Once the cell tower decides that the handset is moving out of range, it propagates a handoff message to its upstream node, which repeats this process until a suitable downstream node is found, and each cell tower is then alerted that the handset with an ongoing call is switching from/to that cell, and finally the handset is informed. The handset has no say in this process other than the list of cell towers.

All of this took place in the late 1980s, it was finalized in 1987, and modern processors at the time would be the Intel 386DX running at 12 to 40 MHz. Obviously not handsets came with a 386 processor, and when I worked on mobile phones in the early 2000s, the norm would be something like an 8 to 12 MHz 16bit platform.

Since then the specification has been revised hundreds of times. In the original specification, messaging (SMS) was an afterthought, and a way of utilizing otherwise unused bandwidth, which was normally reserved for command and control.
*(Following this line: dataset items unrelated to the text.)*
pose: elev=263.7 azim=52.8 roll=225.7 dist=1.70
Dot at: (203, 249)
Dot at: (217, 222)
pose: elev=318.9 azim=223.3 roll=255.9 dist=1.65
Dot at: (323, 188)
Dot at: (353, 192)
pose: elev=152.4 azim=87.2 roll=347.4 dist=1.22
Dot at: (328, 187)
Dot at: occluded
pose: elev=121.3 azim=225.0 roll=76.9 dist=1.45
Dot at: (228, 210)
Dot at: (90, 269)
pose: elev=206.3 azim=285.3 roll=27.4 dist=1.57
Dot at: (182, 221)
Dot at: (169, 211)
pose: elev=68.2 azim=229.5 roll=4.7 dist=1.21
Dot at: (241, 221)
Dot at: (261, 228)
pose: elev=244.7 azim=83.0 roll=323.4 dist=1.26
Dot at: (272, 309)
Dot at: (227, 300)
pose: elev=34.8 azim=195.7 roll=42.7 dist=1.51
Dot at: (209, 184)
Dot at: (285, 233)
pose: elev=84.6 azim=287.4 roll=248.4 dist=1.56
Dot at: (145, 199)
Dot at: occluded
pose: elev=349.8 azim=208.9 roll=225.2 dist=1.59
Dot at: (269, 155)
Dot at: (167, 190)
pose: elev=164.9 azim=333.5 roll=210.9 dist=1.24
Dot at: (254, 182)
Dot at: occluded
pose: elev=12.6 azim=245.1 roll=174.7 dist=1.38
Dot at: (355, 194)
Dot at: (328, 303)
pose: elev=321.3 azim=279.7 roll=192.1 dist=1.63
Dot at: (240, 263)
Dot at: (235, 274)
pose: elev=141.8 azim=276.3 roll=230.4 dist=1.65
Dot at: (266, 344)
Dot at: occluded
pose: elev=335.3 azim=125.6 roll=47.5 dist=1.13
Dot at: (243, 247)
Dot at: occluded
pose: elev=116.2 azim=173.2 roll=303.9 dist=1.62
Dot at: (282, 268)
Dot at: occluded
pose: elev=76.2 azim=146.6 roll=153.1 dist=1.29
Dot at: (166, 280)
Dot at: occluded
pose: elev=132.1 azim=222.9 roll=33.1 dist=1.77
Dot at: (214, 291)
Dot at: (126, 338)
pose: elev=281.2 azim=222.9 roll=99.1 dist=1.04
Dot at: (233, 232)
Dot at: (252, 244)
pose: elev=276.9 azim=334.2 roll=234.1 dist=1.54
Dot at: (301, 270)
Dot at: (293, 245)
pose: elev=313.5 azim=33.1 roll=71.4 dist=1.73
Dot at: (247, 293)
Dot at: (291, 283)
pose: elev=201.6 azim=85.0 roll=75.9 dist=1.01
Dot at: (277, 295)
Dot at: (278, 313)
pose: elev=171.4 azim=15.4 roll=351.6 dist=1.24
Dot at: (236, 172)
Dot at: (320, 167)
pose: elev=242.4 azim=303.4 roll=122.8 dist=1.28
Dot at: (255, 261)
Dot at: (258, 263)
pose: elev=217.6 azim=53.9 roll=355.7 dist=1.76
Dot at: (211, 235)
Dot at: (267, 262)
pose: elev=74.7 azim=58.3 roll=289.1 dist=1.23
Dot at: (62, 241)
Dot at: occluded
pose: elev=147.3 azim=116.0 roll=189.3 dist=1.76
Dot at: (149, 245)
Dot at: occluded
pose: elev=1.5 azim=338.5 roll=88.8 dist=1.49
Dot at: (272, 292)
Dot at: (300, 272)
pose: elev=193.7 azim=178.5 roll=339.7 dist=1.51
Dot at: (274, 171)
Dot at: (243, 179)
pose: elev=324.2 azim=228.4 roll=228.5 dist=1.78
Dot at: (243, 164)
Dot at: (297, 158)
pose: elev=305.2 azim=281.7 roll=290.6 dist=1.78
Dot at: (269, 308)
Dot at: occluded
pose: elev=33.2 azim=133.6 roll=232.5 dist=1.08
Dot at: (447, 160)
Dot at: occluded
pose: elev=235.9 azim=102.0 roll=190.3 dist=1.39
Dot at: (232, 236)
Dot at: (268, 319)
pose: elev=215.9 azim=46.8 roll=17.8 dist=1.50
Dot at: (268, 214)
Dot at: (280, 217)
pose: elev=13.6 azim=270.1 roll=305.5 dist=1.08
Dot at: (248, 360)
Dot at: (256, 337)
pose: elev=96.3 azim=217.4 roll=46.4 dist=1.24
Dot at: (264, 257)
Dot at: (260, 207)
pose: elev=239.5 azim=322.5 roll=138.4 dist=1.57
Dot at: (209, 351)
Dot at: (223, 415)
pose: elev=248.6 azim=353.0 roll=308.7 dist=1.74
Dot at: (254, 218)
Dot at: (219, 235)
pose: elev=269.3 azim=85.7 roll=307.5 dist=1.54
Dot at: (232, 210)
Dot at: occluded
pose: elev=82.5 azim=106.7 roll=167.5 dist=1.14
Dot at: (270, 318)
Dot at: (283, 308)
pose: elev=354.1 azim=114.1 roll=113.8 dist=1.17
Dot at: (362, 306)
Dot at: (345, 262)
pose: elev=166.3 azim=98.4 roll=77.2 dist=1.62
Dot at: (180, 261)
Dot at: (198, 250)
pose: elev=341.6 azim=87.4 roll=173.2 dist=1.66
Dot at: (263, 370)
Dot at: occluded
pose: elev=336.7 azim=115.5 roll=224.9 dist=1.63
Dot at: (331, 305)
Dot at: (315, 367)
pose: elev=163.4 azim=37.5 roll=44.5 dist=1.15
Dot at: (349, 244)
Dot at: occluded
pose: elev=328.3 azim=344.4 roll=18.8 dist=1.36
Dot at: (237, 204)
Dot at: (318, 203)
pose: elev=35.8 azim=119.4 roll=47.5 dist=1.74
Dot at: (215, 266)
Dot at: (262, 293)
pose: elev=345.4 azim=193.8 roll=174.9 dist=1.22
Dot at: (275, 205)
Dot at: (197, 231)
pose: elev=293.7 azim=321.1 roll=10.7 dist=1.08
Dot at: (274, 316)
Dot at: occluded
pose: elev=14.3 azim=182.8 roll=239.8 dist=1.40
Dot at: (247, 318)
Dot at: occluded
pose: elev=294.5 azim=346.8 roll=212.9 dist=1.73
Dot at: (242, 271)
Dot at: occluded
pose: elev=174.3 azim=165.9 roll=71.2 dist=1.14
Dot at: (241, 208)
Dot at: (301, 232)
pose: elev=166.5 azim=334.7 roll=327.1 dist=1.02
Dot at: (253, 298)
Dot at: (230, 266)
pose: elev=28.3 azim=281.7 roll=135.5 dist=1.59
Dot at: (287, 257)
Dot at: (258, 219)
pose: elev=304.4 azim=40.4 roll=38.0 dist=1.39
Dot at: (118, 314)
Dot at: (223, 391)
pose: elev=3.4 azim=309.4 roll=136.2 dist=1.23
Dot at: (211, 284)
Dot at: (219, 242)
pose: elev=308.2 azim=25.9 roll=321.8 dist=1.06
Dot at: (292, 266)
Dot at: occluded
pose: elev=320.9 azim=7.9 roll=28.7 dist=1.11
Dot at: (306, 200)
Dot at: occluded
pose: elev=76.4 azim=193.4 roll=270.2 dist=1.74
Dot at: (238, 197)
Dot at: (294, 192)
Turns out messaging was a hit with GenX, so many changes were made to that subsequently, like EMS[1], MMS[2] and RCS[3].

Likewise focus shifted from phone calls to data, which was 4G, and to IoT and always on devices, which is what 5G is about. 4G and 5G also has increased the number of active devices possible.

Add to that WiFi calling and all the other little enhancements, and I wouldn’t be the least bit surprised if the specification is closer to 50,000 pages today.

[1] https://en.wikipedia.org/wiki/Enhanced_Messaging_Service [2] https://en.wikipedia.org/wiki/Multimedia_Messaging_Service [3] https://en.wikipedia.org/wiki/Rich_Communication_Services

Thanks for taking time to write such detailed replies. I realize my reply was off the cuff; it's just astonishing that that much information was able to be absorbed and operationalized. Hats off to folks that were able to make it happen at all!
Incredible reply, thank you. People like you are why I come here every day.